Tareas a realizar:
**A.** Responde estas preguntas sobre el texto del tránsito en 9 de Julio:
(i) ¿En qué provincia está la ciudad de 9 de Julio?
(ii) ¿Cuántas intersecciones reguladas por semáforos tenía la ciudad en 1980?
(iii) ¿A qué prefiere atribuir el discurso político la escalada de incidentes de tránsito?
**B.** Escribe, por favor, la continuación del texto sobre el tránsito en 9 de Julio a partir de su última oración.

Extracto de la fuente:
<<<<
Mientras el parque automotor de las ciudades del interior argentino crece de forma exponencial, la infraestructura vial se mantiene casi inmóvil. El tránsito se convierte así en una fuente constante de conflictos, multas y discursos: un problema físico administrado con herramientas simbólicas.
Por Andrés Tempo
En el corazón de la provincia de Buenos Aires, la ciudad de 9 de Julio reproduce un patrón que se repite en buena parte del interior argentino: un parque automotor que crece de manera exponencial y una infraestructura vial que permanece casi intacta. La desproporción entre ambas curvas explica, en buena medida, la escalada de incidentes de tránsito, aunque el discurso político prefiera atribuirla a la falta de “educación vial” o a los hábitos de los conductores.
En 1980, la ciudad contaba con unos 5.000 vehículos y apenas 200 motos. Las intersecciones reguladas por semáforos eran cuatro. Cuatro décadas después, el parque automotor ronda los 25.000 vehículos y las motos superan las 10.000. Sin embargo, los semáforos no pasan de una docena. En otras palabras, los vehículos se multiplicaron por seis, las motos por cincuenta y la infraestructura de control apenas se triplicó. Los resultados son previsibles. Congestión, maniobras bruscas, cruces caóticos y un crecimiento sostenido de accidentes menores que no siempre llegan a registrarse.
>>>>
Datos suministrados:
<<<<
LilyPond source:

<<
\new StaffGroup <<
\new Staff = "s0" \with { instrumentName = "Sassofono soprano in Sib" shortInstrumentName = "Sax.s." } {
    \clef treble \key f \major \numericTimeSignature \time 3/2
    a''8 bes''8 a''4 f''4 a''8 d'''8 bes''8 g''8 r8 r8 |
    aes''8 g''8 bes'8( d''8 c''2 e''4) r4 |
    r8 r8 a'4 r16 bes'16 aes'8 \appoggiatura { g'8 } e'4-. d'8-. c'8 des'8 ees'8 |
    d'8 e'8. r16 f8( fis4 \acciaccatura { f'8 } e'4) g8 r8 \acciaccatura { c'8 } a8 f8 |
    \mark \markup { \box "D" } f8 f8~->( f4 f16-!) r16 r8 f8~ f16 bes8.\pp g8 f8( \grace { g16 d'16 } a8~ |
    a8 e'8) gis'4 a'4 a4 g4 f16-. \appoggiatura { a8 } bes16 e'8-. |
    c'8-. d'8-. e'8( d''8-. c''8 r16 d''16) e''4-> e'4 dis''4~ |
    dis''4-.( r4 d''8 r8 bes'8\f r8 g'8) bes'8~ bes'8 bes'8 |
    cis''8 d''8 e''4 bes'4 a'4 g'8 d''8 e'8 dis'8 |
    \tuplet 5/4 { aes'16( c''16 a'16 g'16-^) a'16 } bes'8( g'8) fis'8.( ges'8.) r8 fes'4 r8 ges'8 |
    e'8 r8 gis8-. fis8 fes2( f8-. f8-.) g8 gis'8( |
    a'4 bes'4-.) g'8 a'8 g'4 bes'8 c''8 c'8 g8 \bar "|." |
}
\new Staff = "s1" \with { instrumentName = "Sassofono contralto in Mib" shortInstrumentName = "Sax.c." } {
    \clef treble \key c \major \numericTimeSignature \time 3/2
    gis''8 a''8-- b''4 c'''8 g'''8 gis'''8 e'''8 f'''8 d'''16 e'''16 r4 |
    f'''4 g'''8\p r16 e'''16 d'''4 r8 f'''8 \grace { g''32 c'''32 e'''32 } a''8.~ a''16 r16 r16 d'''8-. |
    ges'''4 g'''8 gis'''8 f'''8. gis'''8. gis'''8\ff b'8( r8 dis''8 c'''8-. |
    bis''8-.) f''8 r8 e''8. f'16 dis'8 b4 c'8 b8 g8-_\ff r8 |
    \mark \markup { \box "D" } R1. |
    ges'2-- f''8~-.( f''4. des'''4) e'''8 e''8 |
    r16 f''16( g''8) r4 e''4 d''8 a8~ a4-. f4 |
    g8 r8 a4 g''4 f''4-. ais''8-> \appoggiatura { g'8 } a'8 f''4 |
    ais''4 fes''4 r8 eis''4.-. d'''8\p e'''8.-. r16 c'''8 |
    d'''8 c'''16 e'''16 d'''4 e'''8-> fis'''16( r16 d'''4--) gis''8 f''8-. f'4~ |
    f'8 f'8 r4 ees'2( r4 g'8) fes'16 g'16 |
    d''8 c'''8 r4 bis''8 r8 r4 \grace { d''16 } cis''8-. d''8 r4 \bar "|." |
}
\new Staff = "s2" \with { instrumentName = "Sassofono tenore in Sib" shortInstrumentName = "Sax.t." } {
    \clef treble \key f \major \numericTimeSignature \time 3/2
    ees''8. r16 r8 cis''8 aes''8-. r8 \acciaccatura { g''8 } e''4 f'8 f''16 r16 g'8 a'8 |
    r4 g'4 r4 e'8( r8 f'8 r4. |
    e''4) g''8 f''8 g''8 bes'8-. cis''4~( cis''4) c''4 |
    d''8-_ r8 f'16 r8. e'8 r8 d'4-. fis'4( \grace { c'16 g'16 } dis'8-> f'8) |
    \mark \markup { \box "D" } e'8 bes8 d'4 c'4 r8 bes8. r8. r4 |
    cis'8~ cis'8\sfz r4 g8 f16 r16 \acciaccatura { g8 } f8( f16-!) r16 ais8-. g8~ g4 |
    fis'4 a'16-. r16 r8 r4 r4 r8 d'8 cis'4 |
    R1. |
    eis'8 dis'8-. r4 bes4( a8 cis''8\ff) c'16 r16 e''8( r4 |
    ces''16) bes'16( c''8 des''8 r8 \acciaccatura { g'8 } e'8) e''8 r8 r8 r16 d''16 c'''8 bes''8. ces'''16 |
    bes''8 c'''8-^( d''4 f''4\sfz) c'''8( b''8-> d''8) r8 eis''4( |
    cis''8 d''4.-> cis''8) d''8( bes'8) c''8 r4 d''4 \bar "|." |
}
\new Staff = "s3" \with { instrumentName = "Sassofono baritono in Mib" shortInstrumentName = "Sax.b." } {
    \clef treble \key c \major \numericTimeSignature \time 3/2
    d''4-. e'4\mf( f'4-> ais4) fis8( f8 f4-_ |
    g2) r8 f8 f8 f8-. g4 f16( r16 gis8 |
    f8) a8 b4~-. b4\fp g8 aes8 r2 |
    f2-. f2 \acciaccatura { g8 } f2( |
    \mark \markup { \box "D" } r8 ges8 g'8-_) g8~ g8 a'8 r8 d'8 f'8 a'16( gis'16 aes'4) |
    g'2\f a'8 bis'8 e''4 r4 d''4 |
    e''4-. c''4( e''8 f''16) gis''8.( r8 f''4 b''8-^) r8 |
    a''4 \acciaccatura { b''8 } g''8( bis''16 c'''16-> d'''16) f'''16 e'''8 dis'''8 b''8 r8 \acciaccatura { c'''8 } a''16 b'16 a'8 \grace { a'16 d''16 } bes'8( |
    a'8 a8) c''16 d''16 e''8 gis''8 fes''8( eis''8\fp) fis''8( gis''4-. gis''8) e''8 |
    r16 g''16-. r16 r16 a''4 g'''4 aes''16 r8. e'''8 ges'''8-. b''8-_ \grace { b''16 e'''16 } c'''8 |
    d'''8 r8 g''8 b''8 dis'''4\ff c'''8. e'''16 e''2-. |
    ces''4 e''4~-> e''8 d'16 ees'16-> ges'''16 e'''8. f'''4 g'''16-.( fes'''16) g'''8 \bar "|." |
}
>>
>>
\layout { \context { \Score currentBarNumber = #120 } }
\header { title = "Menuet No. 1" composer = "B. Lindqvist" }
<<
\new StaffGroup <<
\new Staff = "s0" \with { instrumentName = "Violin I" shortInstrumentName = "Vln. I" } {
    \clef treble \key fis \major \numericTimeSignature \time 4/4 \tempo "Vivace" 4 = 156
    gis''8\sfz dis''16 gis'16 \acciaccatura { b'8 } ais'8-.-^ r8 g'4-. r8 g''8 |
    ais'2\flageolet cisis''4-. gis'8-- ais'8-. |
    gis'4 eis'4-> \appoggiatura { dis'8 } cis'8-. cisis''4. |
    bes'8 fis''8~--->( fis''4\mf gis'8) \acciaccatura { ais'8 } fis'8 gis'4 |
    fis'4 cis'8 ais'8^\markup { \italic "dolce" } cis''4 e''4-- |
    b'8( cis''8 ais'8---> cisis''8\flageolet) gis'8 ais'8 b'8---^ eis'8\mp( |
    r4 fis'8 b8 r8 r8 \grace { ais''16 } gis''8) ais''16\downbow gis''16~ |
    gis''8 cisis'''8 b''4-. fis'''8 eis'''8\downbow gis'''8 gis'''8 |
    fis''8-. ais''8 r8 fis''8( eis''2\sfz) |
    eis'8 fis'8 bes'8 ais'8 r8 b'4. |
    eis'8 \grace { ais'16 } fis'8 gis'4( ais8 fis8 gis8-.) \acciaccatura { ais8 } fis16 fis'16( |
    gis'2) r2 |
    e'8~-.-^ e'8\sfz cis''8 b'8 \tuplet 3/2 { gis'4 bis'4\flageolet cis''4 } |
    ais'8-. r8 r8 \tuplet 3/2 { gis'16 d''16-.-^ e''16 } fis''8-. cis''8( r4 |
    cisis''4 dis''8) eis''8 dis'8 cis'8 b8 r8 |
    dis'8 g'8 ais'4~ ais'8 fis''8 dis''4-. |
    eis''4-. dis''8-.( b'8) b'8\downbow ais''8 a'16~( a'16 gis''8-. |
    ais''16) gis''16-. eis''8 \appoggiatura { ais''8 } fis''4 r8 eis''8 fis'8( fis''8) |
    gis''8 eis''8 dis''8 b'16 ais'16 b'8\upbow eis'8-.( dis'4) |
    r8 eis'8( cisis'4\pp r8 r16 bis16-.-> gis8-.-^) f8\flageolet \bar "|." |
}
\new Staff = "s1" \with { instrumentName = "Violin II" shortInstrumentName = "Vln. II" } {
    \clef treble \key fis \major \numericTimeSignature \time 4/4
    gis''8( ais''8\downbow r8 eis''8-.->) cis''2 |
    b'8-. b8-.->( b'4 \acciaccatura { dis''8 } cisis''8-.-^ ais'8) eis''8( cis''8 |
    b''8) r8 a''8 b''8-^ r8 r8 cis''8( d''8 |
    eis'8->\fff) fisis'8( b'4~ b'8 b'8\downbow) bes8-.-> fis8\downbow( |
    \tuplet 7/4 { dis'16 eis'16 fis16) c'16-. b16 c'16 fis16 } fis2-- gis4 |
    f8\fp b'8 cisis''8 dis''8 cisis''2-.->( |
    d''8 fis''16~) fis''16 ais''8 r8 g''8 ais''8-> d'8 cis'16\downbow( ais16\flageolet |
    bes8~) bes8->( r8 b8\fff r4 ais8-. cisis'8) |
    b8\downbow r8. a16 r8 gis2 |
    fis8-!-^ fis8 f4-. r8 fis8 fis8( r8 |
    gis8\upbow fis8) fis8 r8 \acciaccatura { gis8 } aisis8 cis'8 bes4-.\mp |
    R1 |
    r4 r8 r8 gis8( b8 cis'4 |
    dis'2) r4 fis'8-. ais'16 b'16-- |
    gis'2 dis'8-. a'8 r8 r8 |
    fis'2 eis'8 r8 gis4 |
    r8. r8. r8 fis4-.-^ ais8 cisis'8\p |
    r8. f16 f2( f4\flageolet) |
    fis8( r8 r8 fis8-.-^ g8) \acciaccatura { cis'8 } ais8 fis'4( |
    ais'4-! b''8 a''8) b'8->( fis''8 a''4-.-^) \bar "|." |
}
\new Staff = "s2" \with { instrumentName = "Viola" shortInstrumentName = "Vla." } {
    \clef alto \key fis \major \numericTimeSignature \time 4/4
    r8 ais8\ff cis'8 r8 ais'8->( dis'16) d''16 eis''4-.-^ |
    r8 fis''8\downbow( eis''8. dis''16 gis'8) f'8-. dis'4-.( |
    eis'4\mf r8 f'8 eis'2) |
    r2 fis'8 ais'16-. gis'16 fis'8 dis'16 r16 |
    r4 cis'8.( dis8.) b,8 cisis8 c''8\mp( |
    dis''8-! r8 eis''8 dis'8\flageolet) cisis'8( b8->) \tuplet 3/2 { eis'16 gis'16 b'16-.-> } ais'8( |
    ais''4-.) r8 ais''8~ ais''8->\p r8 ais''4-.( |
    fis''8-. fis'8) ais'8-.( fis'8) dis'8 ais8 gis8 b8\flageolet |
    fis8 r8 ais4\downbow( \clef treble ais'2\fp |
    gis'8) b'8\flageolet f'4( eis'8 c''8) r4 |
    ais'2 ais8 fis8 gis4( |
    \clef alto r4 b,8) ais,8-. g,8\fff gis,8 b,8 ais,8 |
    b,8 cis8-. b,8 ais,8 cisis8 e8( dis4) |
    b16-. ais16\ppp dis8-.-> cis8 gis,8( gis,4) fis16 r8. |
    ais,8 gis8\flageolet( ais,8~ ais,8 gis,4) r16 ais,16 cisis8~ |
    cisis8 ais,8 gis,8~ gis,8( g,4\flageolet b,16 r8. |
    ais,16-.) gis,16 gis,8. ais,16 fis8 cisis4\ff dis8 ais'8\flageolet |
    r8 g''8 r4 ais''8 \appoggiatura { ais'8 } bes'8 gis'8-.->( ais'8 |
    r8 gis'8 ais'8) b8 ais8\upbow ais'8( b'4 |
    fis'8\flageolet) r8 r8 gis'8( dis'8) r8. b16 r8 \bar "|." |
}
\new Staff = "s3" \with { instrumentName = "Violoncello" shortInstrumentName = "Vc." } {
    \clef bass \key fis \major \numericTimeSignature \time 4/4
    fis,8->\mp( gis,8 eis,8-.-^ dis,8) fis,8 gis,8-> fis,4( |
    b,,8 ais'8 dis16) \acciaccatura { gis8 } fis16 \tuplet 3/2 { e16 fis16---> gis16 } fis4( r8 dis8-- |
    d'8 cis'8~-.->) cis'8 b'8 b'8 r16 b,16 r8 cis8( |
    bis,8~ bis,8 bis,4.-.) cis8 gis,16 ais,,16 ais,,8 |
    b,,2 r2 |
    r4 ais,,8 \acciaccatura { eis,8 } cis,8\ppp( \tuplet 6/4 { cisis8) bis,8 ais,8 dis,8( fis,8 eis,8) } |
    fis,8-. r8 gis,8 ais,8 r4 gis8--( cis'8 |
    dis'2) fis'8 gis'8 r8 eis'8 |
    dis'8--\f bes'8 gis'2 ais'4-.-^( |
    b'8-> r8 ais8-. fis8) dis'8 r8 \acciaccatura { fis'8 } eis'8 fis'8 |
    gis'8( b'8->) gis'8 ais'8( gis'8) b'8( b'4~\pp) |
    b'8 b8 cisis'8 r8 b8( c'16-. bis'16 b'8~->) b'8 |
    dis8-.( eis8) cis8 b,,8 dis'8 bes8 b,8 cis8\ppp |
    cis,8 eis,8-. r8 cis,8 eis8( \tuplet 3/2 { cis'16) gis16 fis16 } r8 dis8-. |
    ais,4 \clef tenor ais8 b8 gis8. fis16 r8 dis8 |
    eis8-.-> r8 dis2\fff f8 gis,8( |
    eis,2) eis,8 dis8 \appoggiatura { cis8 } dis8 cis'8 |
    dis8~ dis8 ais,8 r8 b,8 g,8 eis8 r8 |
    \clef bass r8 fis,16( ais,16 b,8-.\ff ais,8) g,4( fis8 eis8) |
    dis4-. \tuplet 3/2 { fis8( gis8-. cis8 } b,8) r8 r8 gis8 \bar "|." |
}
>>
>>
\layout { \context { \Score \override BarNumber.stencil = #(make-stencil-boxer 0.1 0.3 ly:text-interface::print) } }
>>>>
Respuestas por tarea:
**A.**
(i) En la provincia de Buenos Aires.
(ii) Cuatro.
(iii) A la falta de "educación vial" o a los hábitos de los conductores.

**B.**
Pero más significativo que el síntoma es la lógica que sostiene el problema: un sistema político que aborda un desafío técnico con instrumentos discursivos. Donde haría falta ingeniería, se ofrece comunicación. Donde correspondería ajustar tiempos de cruce, se lanza una campaña de concientización. El tránsito, en este contexto, se vuelve un ejemplo casi de manual sobre cómo una cuestión física —la circulación simultánea de miles de cuerpos en movimiento— puede ser transformada en un campo de disputa simbólica. La ineficiencia técnica genera un flujo permanente de conflicto, ideal para la retórica política: no se resuelve, pero tampoco se extingue. Es un tema siempre disponible, siempre actual, siempre útil.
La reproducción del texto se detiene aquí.